* **PASSAGE SHOWN**:
--------------------------------------------------
That is a plus too. I have the DX but I've never used it to read an actual textbook. Since you can't turn around and resell it or purchase a used copy of an ebook, I found that I couldn't bring myself to buy a textbook  on the kindle. Just didn't get as much out of it.


----------



## Snorkledorf (Oct 18, 2009)

I know it's ranty, but I wrote it before noticing there were 3 pages of comments already... Now that I've read them, many of my points have already been made. But hey, let's post!

It seems he's fallen prey to something that happens as often in the offline world as to the online: if "all my friends and I" agree on something, then a naïve jump is made to the position that "basically everybody" agrees with them. He and his friends (professorial, "literary types") don't like ebook readers, therefore nobody really likes them, therefore they're just a fad. He needs to broaden his off-campus social network.
--------------------------------------------------
* **ASSIGNMENT**: Could you carry on the forum discussion about ebook readers, writing what comes next after its final sentence?

* **SUPPLIED MATERIAL**:
--------------------------------------------------
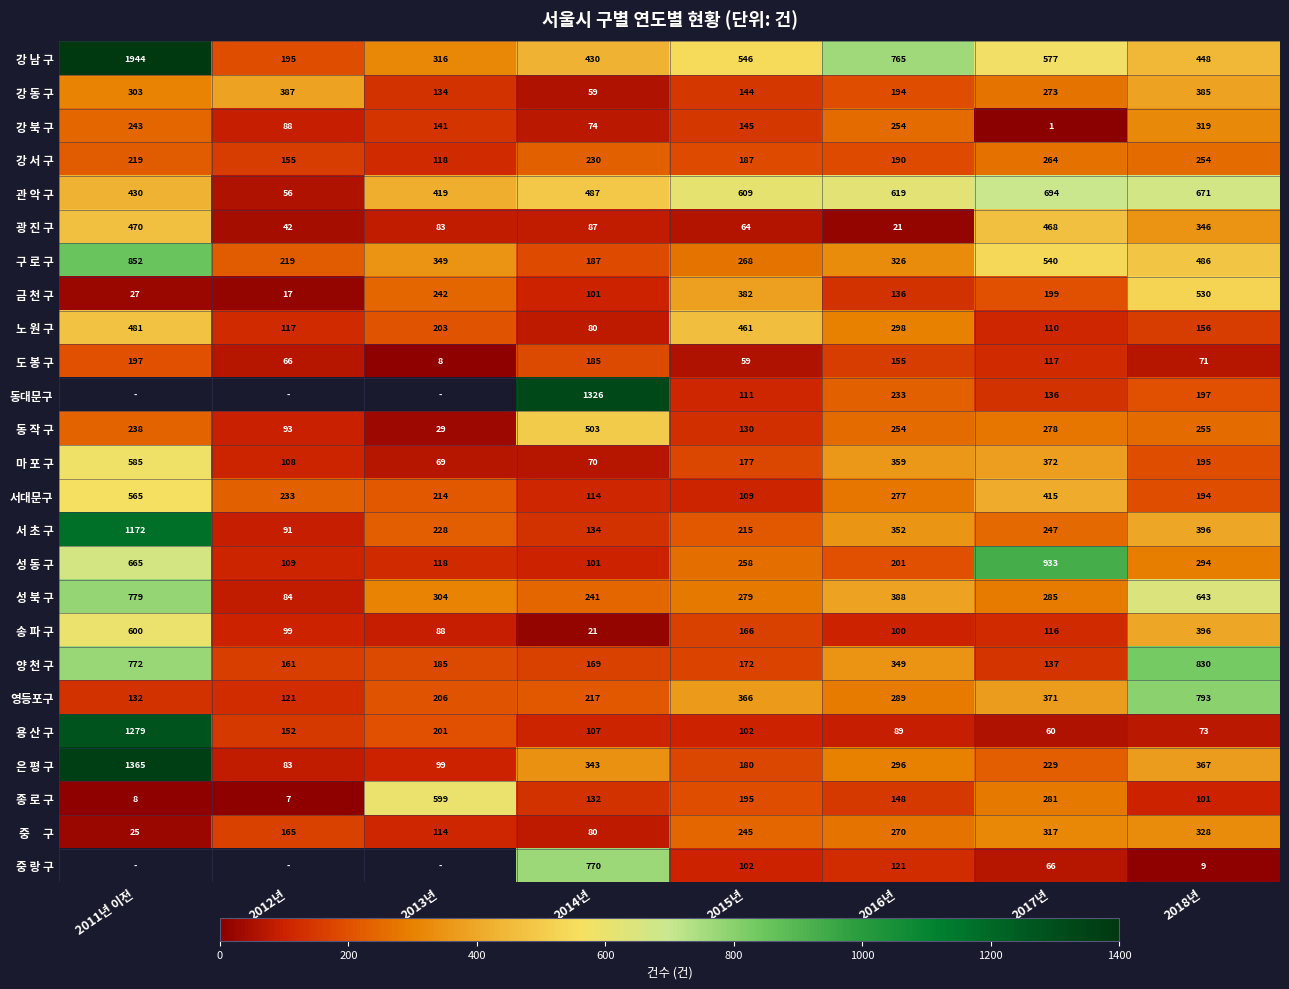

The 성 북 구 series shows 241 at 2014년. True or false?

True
--------------------------------------------------
* **EXERCISE ANSWER**:
He makes a second mistake when he uncritically assumes that the current state of the technology is the way things will always remain, and concludes that ebooks will never satisfy the higher strata of readers (e.g. the author and his friends) and so are ultimately doomed. The fact that technology keeps advancing shouldn't be much of a surprise to anyone in this world. (And the fact that his website consists of .doc files to "conveniently" download strongly implies that he's not too comfortable using technology in the first place [or has some reason for making his readers jump through this sort of odd hoop].)

His points about lending books, and for me more importantly, annotating them, are quite true. Until the Kindle became my main reading machine, I used to mark my books up liberally. Those minority of books that I now read as PDFs on my iPad, I still mark up with iAnnotate PDF or PDF Expert. The Kindle's markup capabilities are primitive enough that I generally just don't bother: maybe some underlining, but rarely typed notes. That's the place where I feel his pain most keenly. (He doesn't mention my other big issue, that quick navigation within a book is far more clumsy than with paper)

But his jump from "Well, this is kind of inconvenient" to "The medium is forever doomed" is just completely unsound.


----------



## monkeyluis (Oct 17, 2010)

I didn't bother reading it based on some of your comments.  I'd get too pissed off.  LOL...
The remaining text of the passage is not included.